In tempo di pandemia riemerge impietoso il tema dell’obbligo vaccinale, sventolato a mo’ di vessillo da alcuni, aborrito senza mezzi termini da altri.
Cominciamo col dire che l’art. 32 della Costituzione si presta a poche interpretazioni poiché latore di un dettato abbastanza chiaro: “Nessuno può essere obbligato a un determinato trattamento sanitario se non per disposizione di legge. La legge non può in nessun caso violare i limiti imposti dal rispetto della persona umana”. Quindi, la volontarietà del trattamento sanitario rappresenta la regola, mentre l’obbligatorietà (si pensi ai trattamenti sanitari obbligatori) è un’eccezione che comprime la libertà del soggetto di scegliere le cure o di rifiutare un trattamento sanitario. Ciò significa che il legislatore deve necessariamente tenere presenti i risultati tecnico–scientifici, che in ogni caso non possono mai portare all’adozione di disposizioni normative contrarie ai principi costituzionali, essendo possibile solo una compressione degli stessi per un determinato periodo di tempo, ed in ogni caso senza mai dar luogo ad una violazione dei limiti imposti dal rispetto della persona umana.

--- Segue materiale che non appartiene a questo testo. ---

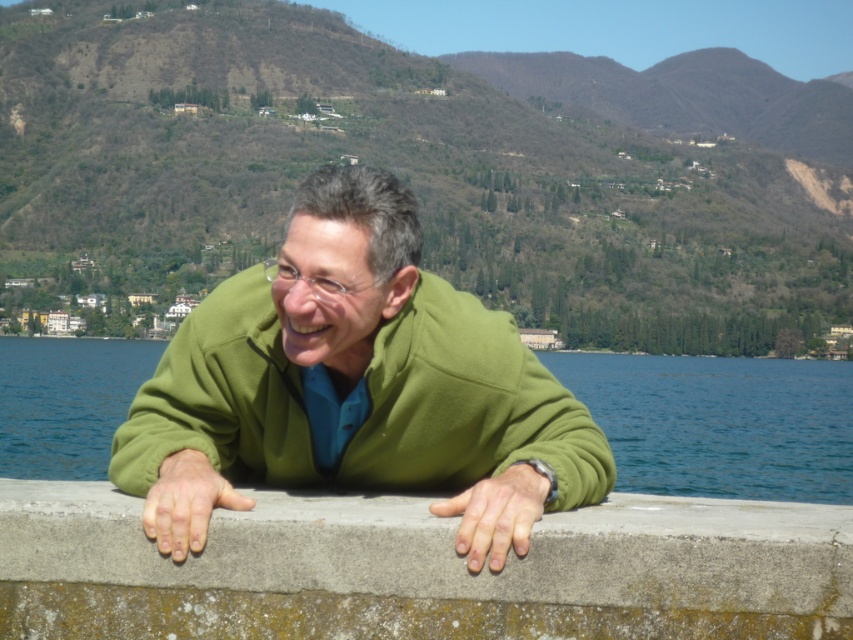
Is point (785, 552) more distant than point (62, 403)?

No.

Is point (775, 557) farther from viewer compared to point (831, 433)?

No, (775, 557) is closer to viewer.

Where is `gray concrete ledge at center`? The width and height of the screenshot is (853, 640). gray concrete ledge at center is located at coordinates (421, 570).

Is green matte jacket at center positioned before gray concrete ledge at center?

No, green matte jacket at center is behind gray concrete ledge at center.

Is point (277, 376) closer to viewer compared to point (669, 532)?

No, it is not.

This screenshot has height=640, width=853. I want to click on green matte jacket at center, so click(355, 387).

Measure the distance from green matte jacket at center to blue water at center.

green matte jacket at center and blue water at center are 857.01 feet apart from each other.

Between green matte jacket at center and blue water at center, which one is positioned lower?

Positioned lower is blue water at center.

Image resolution: width=853 pixels, height=640 pixels. Describe the element at coordinates (355, 387) in the screenshot. I see `green matte jacket at center` at that location.

I want to click on green matte jacket at center, so click(355, 387).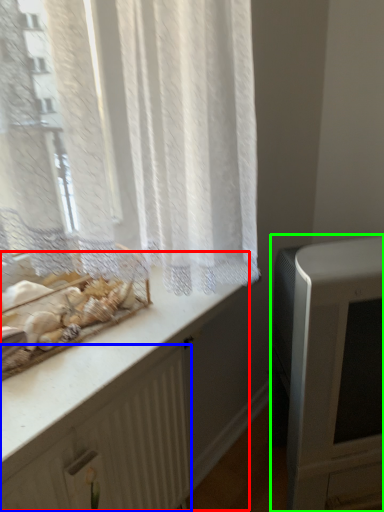
Question: Considering the real-world distances, which object is farthest from counter (highlighted by a red box)? radiator (highlighted by a blue box) or appliance (highlighted by a green box)?

Choices:
 (A) radiator
 (B) appliance

Answer: (B)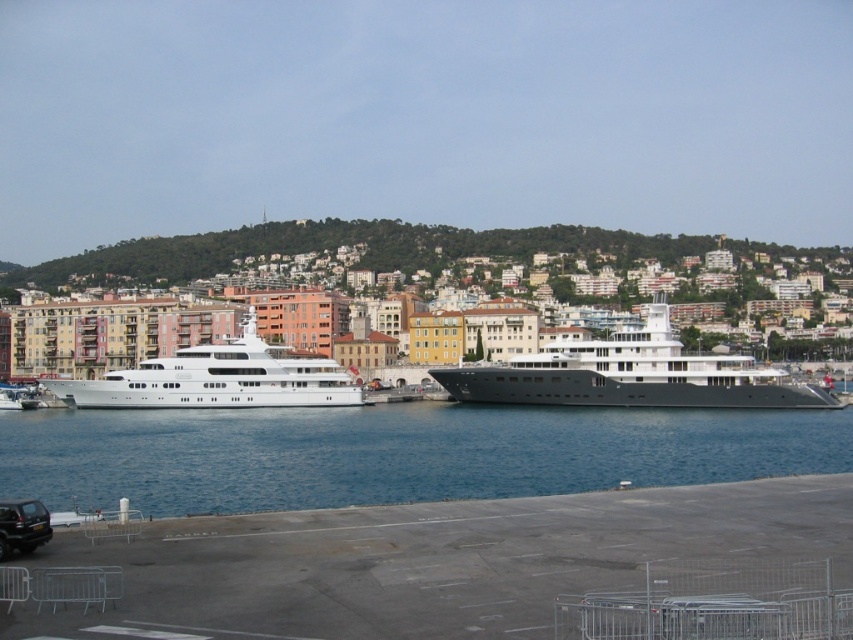
You are a photographer planning to take a photo of the white glossy yacht at left and the black matte car at lower left. Since you want to ensure both subjects are fully visible, which one should you focus on first to avoid cropping the top of the image?

The white glossy yacht at left is taller than the black matte car at lower left, so you should focus on the white glossy yacht at left first to avoid cropping its top in the image.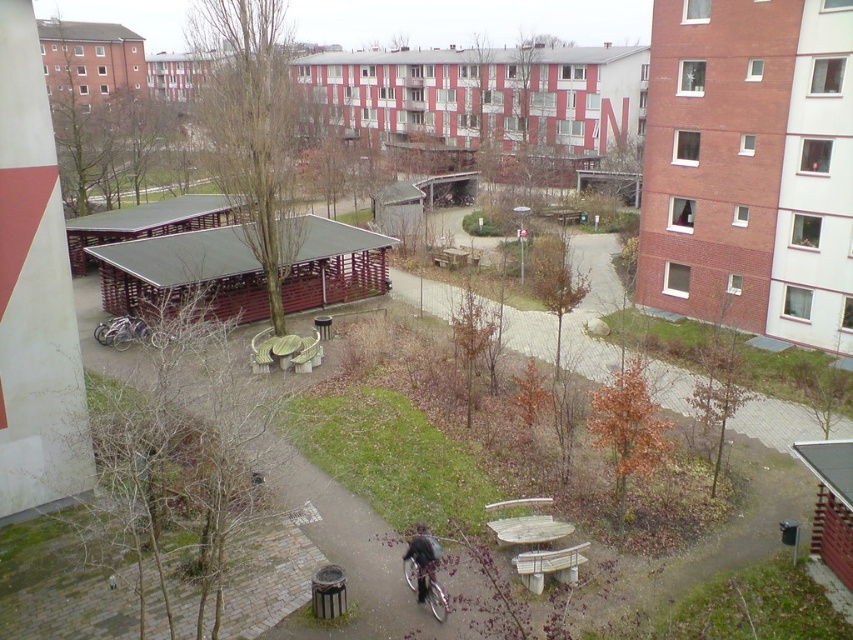
Which of these two, brick paved path at center or wooden picnic table at center, stands taller?

brick paved path at center

Is brick paved path at center positioned in front of wooden picnic table at center?

No.

Between point (426, 285) and point (535, 499), which one is positioned behind?

The point (426, 285) is more distant.

The height and width of the screenshot is (640, 853). Find the location of `brick paved path at center`. brick paved path at center is located at coordinates [x=776, y=422].

Can you confirm if dark gray fabric jacket at lower center is positioned to the right of silver metallic bicycle at center?

Indeed, dark gray fabric jacket at lower center is positioned on the right side of silver metallic bicycle at center.

Where is `dark gray fabric jacket at lower center`? Image resolution: width=853 pixels, height=640 pixels. dark gray fabric jacket at lower center is located at coordinates (422, 561).

Where is `dark gray fabric jacket at lower center`? The height and width of the screenshot is (640, 853). dark gray fabric jacket at lower center is located at coordinates (422, 561).

Does point (770, 403) come in front of point (431, 564)?

No, (770, 403) is further to viewer.

Who is more forward, [579,320] or [431,588]?

Point [431,588] is in front.

Find the location of a particular element. This screenshot has height=640, width=853. brick paved path at center is located at coordinates (776, 422).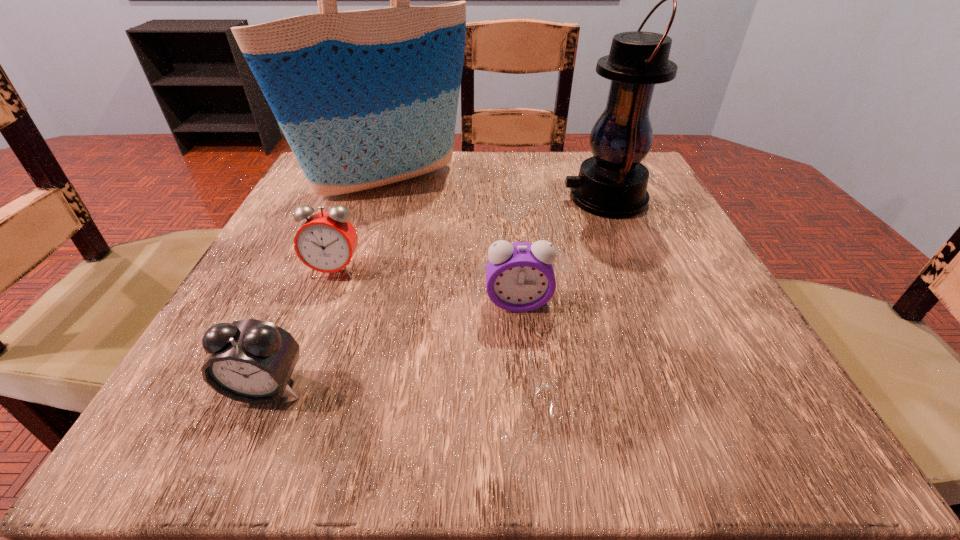
Locate an element on the screen. This screenshot has height=540, width=960. tote bag is located at coordinates (365, 98).

Where is `the rightmost object`? the rightmost object is located at coordinates (613, 183).

The width and height of the screenshot is (960, 540). In order to click on the second tallest object in this screenshot , I will do `click(613, 183)`.

Identify the location of the third farthest object. (326, 242).

Locate an element on the screen. the second nearest object is located at coordinates (520, 277).

In order to click on the rightmost alarm clock in this screenshot , I will do `click(520, 277)`.

Where is `the nearest alarm clock`? This screenshot has width=960, height=540. the nearest alarm clock is located at coordinates (251, 361).

Locate an element on the screen. The width and height of the screenshot is (960, 540). free region located 0.260m on the front of the tote bag is located at coordinates [x=346, y=305].

Locate several points within the vacant space positioned 0.160m above the rightmost object, indicating its light source. Please provide its 2D coordinates. Your answer should be formatted as a tuple, i.e. [(x, y)], where the tuple contains the x and y coordinates of a point satisfying the conditions above.

[(482, 199)]

Identify some points in free space located 0.160m above the rightmost object, indicating its light source. Please provide its 2D coordinates. Your answer should be formatted as a tuple, i.e. [(x, y)], where the tuple contains the x and y coordinates of a point satisfying the conditions above.

[(482, 199)]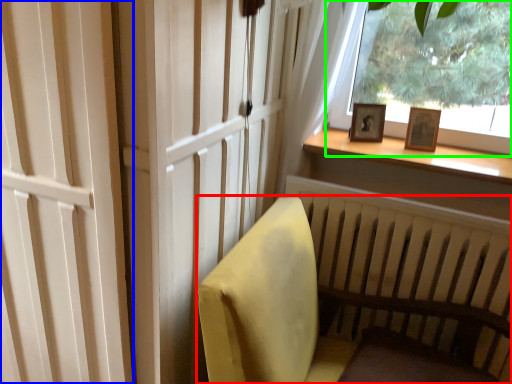
Question: Based on their relative distances, which object is farther from furniture (highlighted by a red box)? Choose from screen door (highlighted by a blue box) and window (highlighted by a green box).

Choices:
 (A) screen door
 (B) window

Answer: (B)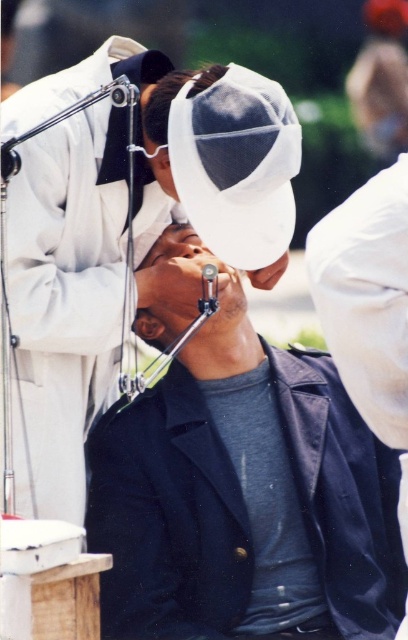
From the picture: Is dark blue fabric jacket at center wider than white mesh cap at upper center?

Yes, dark blue fabric jacket at center is wider than white mesh cap at upper center.

Is point (214, 500) positioned in front of point (206, 84)?

That is False.

Where is `dark blue fabric jacket at center`? The height and width of the screenshot is (640, 408). dark blue fabric jacket at center is located at coordinates (244, 499).

Describe the element at coordinates (68, 291) in the screenshot. I see `matte black jacket at center` at that location.

You are a GUI agent. You are given a task and a screenshot of the screen. Output one action in this format:
    pyautogui.click(x=<x>, y=<y>)
    Task: Click on the matte black jacket at center
    
    Given the screenshot: What is the action you would take?
    pyautogui.click(x=68, y=291)

In order to click on matte black jacket at center in this screenshot , I will do `click(68, 291)`.

Is dark blue fabric jacket at center above matte black jacket at center?

Incorrect, dark blue fabric jacket at center is not positioned above matte black jacket at center.

Can you confirm if dark blue fabric jacket at center is positioned below matte black jacket at center?

Yes, dark blue fabric jacket at center is below matte black jacket at center.

You are a GUI agent. You are given a task and a screenshot of the screen. Output one action in this format:
    pyautogui.click(x=<x>, y=<y>)
    Task: Click on the dark blue fabric jacket at center
    
    Given the screenshot: What is the action you would take?
    pyautogui.click(x=244, y=499)

The height and width of the screenshot is (640, 408). I want to click on dark blue fabric jacket at center, so click(x=244, y=499).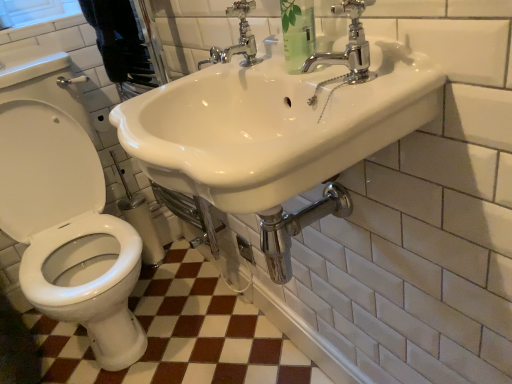
Question: Is chrome/metallic faucet at upper center, arranged as the first tap when viewed from the left, in front of or behind chrome/metallic faucet at upper right, which ranks as the 1th tap in right-to-left order, in the image?

Choices:
 (A) front
 (B) behind

Answer: (B)

Question: From a real-world perspective, is chrome/metallic faucet at upper center, positioned as the second tap in front-to-back order, above or below chrome/metallic faucet at upper right, acting as the first tap starting from the front?

Choices:
 (A) below
 (B) above

Answer: (B)

Question: Which object is the farthest from the chrome/metallic faucet at upper right, which is the 2th tap from left to right?

Choices:
 (A) chrome/metallic faucet at upper center, arranged as the first tap when viewed from the left
 (B) white glossy ceramic tile at lower left
 (C) white glossy toilet at left
 (D) white glossy sink at upper center
 (E) clear plastic bottle at upper center

Answer: (B)

Question: Considering the real-world distances, which object is closest to the white glossy ceramic tile at lower left?

Choices:
 (A) chrome/metallic faucet at upper right, which is the 2th tap from left to right
 (B) white glossy sink at upper center
 (C) white glossy toilet at left
 (D) clear plastic bottle at upper center
 (E) chrome/metallic faucet at upper center, positioned as the second tap in front-to-back order

Answer: (C)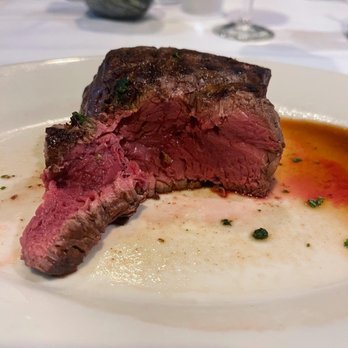
I want to click on rim of plate, so click(311, 66), click(65, 58), click(13, 63).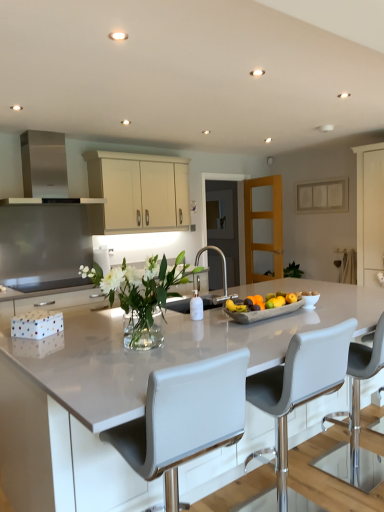
Question: Which direction should I rotate to face white leather chair at center, arranged as the 2th chair when viewed from the right, — up or down?

Choices:
 (A) down
 (B) up

Answer: (A)

Question: From a real-world perspective, is clear glass door at center, which is counted as the second glass door, starting from the right, beneath white leather chair at center, positioned as the second chair in left-to-right order?

Choices:
 (A) yes
 (B) no

Answer: (B)

Question: Is clear glass door at center, the 1th glass door when ordered from left to right, positioned with its back to white leather chair at center, positioned as the second chair in left-to-right order?

Choices:
 (A) yes
 (B) no

Answer: (B)

Question: Is clear glass door at center, which is counted as the second glass door, starting from the right, closer to camera compared to white leather chair at center, positioned as the second chair in left-to-right order?

Choices:
 (A) yes
 (B) no

Answer: (B)

Question: Is clear glass door at center, which is counted as the second glass door, starting from the right, at the right side of white leather chair at center, which ranks as the first chair in right-to-left order?

Choices:
 (A) yes
 (B) no

Answer: (A)

Question: Is clear glass door at center, which is counted as the second glass door, starting from the right, beside white leather chair at center, which ranks as the first chair in right-to-left order?

Choices:
 (A) yes
 (B) no

Answer: (B)

Question: From the image's perspective, does clear glass door at center, which is counted as the second glass door, starting from the right, appear higher than white leather chair at center, which ranks as the first chair in right-to-left order?

Choices:
 (A) no
 (B) yes

Answer: (B)

Question: Does clear glass vase at center have a smaller size compared to clear glass door at center, the 1th glass door when ordered from left to right?

Choices:
 (A) no
 (B) yes

Answer: (B)

Question: Considering the relative sizes of clear glass vase at center and clear glass door at center, which is counted as the second glass door, starting from the right, in the image provided, is clear glass vase at center taller than clear glass door at center, which is counted as the second glass door, starting from the right,?

Choices:
 (A) yes
 (B) no

Answer: (B)

Question: From a real-world perspective, is clear glass vase at center beneath clear glass door at center, the 1th glass door when ordered from left to right?

Choices:
 (A) yes
 (B) no

Answer: (A)

Question: Is the position of clear glass vase at center more distant than that of clear glass door at center, which is counted as the second glass door, starting from the right?

Choices:
 (A) no
 (B) yes

Answer: (A)

Question: Is clear glass vase at center next to clear glass door at center, the 1th glass door when ordered from left to right?

Choices:
 (A) no
 (B) yes

Answer: (A)

Question: From the image's perspective, would you say clear glass vase at center is shown under clear glass door at center, which is counted as the second glass door, starting from the right?

Choices:
 (A) yes
 (B) no

Answer: (A)

Question: Would you consider cream matte cabinet at upper center to be distant from clear glass vase at center?

Choices:
 (A) no
 (B) yes

Answer: (B)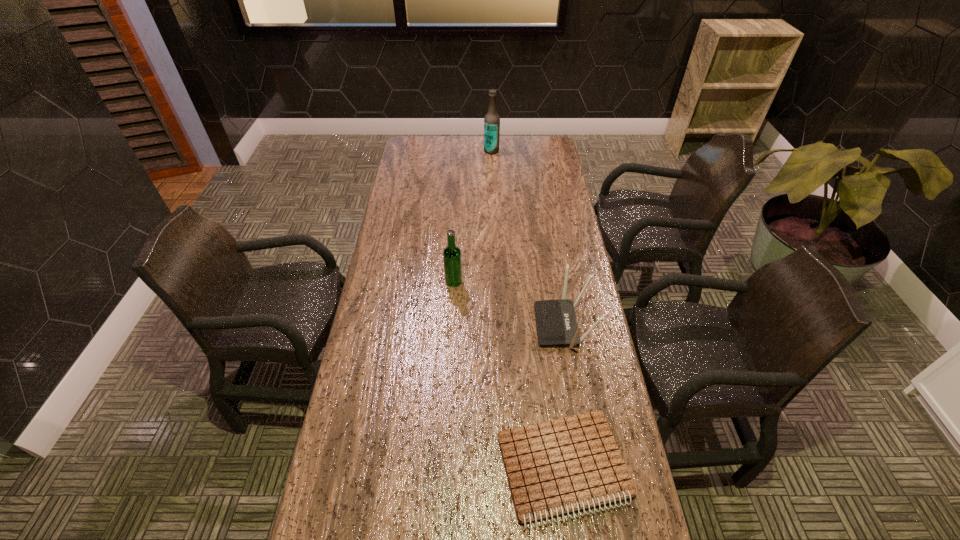
Locate an element on the screen. vacant area situated on the side of the farthest object with the label is located at coordinates (406, 151).

You are a GUI agent. You are given a task and a screenshot of the screen. Output one action in this format:
    pyautogui.click(x=<x>, y=<y>)
    Task: Click on the free space located on the front of the left beer bottle
    This screenshot has height=540, width=960.
    Given the screenshot: What is the action you would take?
    pyautogui.click(x=452, y=303)

Where is `free space located 0.390m on the front-facing side of the second shortest object`? The image size is (960, 540). free space located 0.390m on the front-facing side of the second shortest object is located at coordinates (414, 325).

Locate an element on the screen. The width and height of the screenshot is (960, 540). vacant space located on the front-facing side of the second shortest object is located at coordinates (423, 325).

Locate an element on the screen. This screenshot has height=540, width=960. free location located on the front-facing side of the second shortest object is located at coordinates (448, 325).

Identify the location of vacant space located 0.200m on the left of the notebook. (419, 468).

Find the location of a particular element. object that is at the far edge is located at coordinates (492, 120).

Where is `router located at the right edge`? The image size is (960, 540). router located at the right edge is located at coordinates (556, 322).

Image resolution: width=960 pixels, height=540 pixels. I want to click on notebook that is at the right edge, so click(x=572, y=463).

Image resolution: width=960 pixels, height=540 pixels. Identify the location of vacant space at the left edge of the desktop. (386, 298).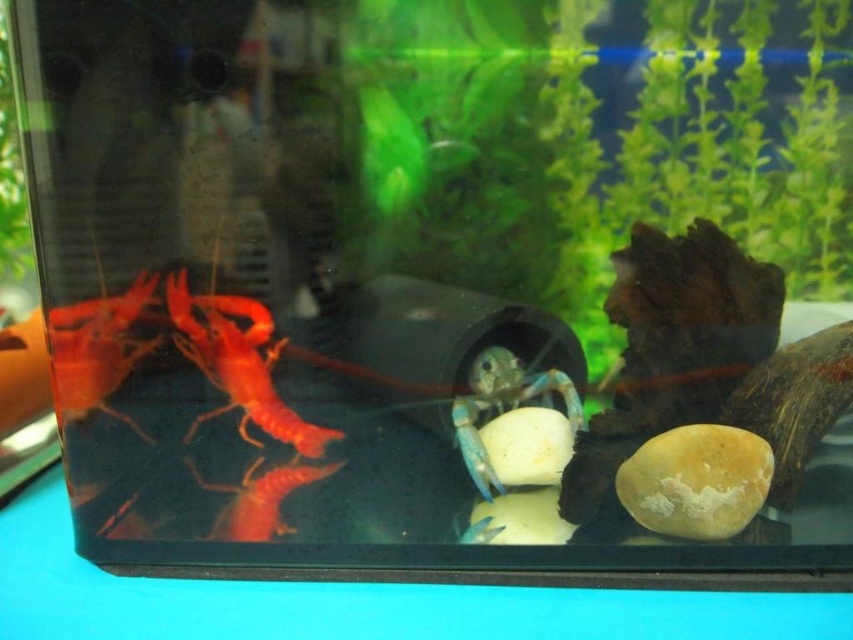
Question: Which of the following is the closest to the observer?

Choices:
 (A) (x=172, y=282)
 (B) (x=473, y=403)
 (C) (x=190, y=465)
 (D) (x=103, y=378)

Answer: (A)

Question: Can you confirm if blue translucent crab at center is positioned below translucent red shrimp at lower center?

Choices:
 (A) no
 (B) yes

Answer: (A)

Question: Is matte red shrimp at left below translucent red shrimp at lower center?

Choices:
 (A) no
 (B) yes

Answer: (A)

Question: Is matte red lobster at center bigger than blue translucent crab at center?

Choices:
 (A) no
 (B) yes

Answer: (B)

Question: Which point is farther to the camera?

Choices:
 (A) (202, 348)
 (B) (82, 308)
 (C) (479, 476)
 (D) (270, 504)

Answer: (C)

Question: Which object appears farthest from the camera in this image?

Choices:
 (A) blue translucent crab at center
 (B) matte red shrimp at left
 (C) matte red lobster at center
 (D) translucent red shrimp at lower center

Answer: (D)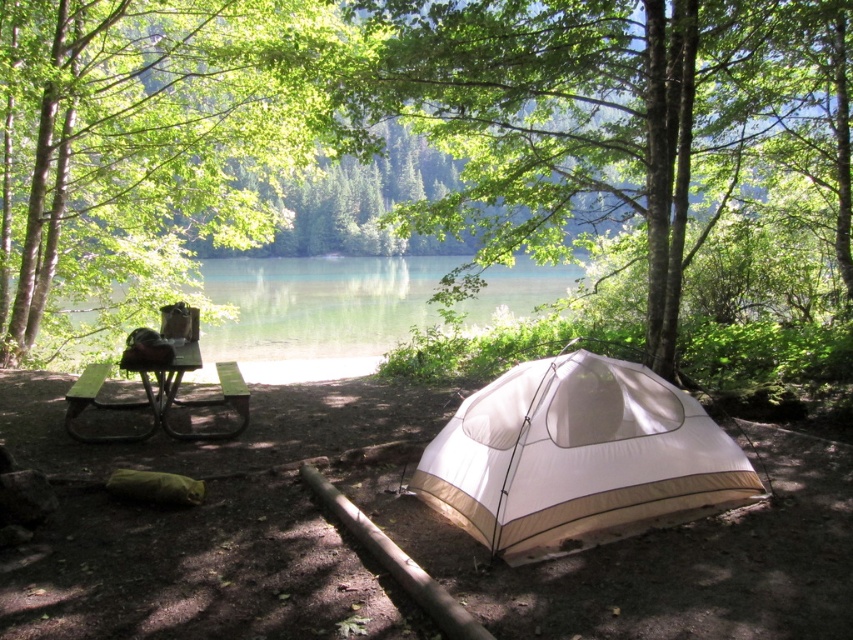
Question: Which of the following is the closest to the observer?

Choices:
 (A) clear water at center
 (B) green leafy tree at center
 (C) green leafy tree at left

Answer: (B)

Question: Among these points, which one is nearest to the camera?

Choices:
 (A) (468, 316)
 (B) (115, 182)
 (C) (669, 518)

Answer: (C)

Question: Which object is positioned farthest from the clear water at center?

Choices:
 (A) green leafy tree at center
 (B) green painted wood picnic table at center-left
 (C) green leafy tree at left
 (D) white nylon tent at center

Answer: (D)

Question: Can you confirm if green leafy tree at center is positioned to the right of green leafy tree at left?

Choices:
 (A) no
 (B) yes

Answer: (B)

Question: Can you confirm if green leafy tree at center is thinner than green painted wood picnic table at center-left?

Choices:
 (A) yes
 (B) no

Answer: (B)

Question: Does green leafy tree at left appear on the right side of white nylon tent at center?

Il tema dell’obbligatorietà di un trattamento sanitario, nel caso di specie dell’obbligatorietà vaccinale, è un vero e proprio campo minato poiché ci si muove tra diritto, scienza e coscienza, ma una recente pronuncia della Corte Costituzionale (sentenza n. 5/2018), sembra aver in qualche modo ammesso l’obbligo vaccinale laddove sancisce che “La giurisprudenza di questa Corte in materia di vaccinazioni è salda nell’affermare che l’art. 32 Cost. postula il necessario contemperamento del diritto alla salute del singolo (anche nel suo contenuto di libertà di cura) con il coesistente e reciproco diritto degli altri e con l’interesse della collettività”. “In particolare, questa Corte ha precisato che la legge impositiva di un trattamento sanitario non è incompatibile con l’art. 32 Cost.: se il trattamento è diretto non solo a migliorare o a preservare lo stato di salute di chi vi è assoggettato, ma anche a preservare lo stato di salute degli altri; se si prevede che esso non incida negativamente sullo stato di salute di colui che è obbligato, salvo che per quelle sole conseguenze che appaiano normali e, pertanto, tollerabili; e se, nell’ipotesi di danno ulteriore, sia prevista comunque la corresponsione di una equa indennità in favore del danneggiato (sentenze n. 258 del 1994 e n. 307 del 1990)”.
Inoltre, la stessa Corte, si spinge fino a sostenere che per assicurare una prevenzione efficace dalle malattie infettive si può ricorrere talora alla raccomandazione, talora all’obbligo, anche con misure sanzionatorie, stabilendo che la discrezionalità per tali misure deve essere esercitata alla luce delle diverse condizioni sanitarie ed epidemiologiche, accertate dalle autorità preposte (sent. 268/2017), e delle acquisizioni, sempre in evoluzione, della ricerca medica, che debbono guidare il legislatore nell’esercizio delle sue scelte in materia (sent. 282/2002).
Alla luce di tali considerazioni sembrerebbe verosimile la possibilità che il legislatore italiano si spinga fino a rendere obbligatoria, almeno per alcune categorie di operatori (come quelli sanitari) la vaccinazione per infezione da Covid-19.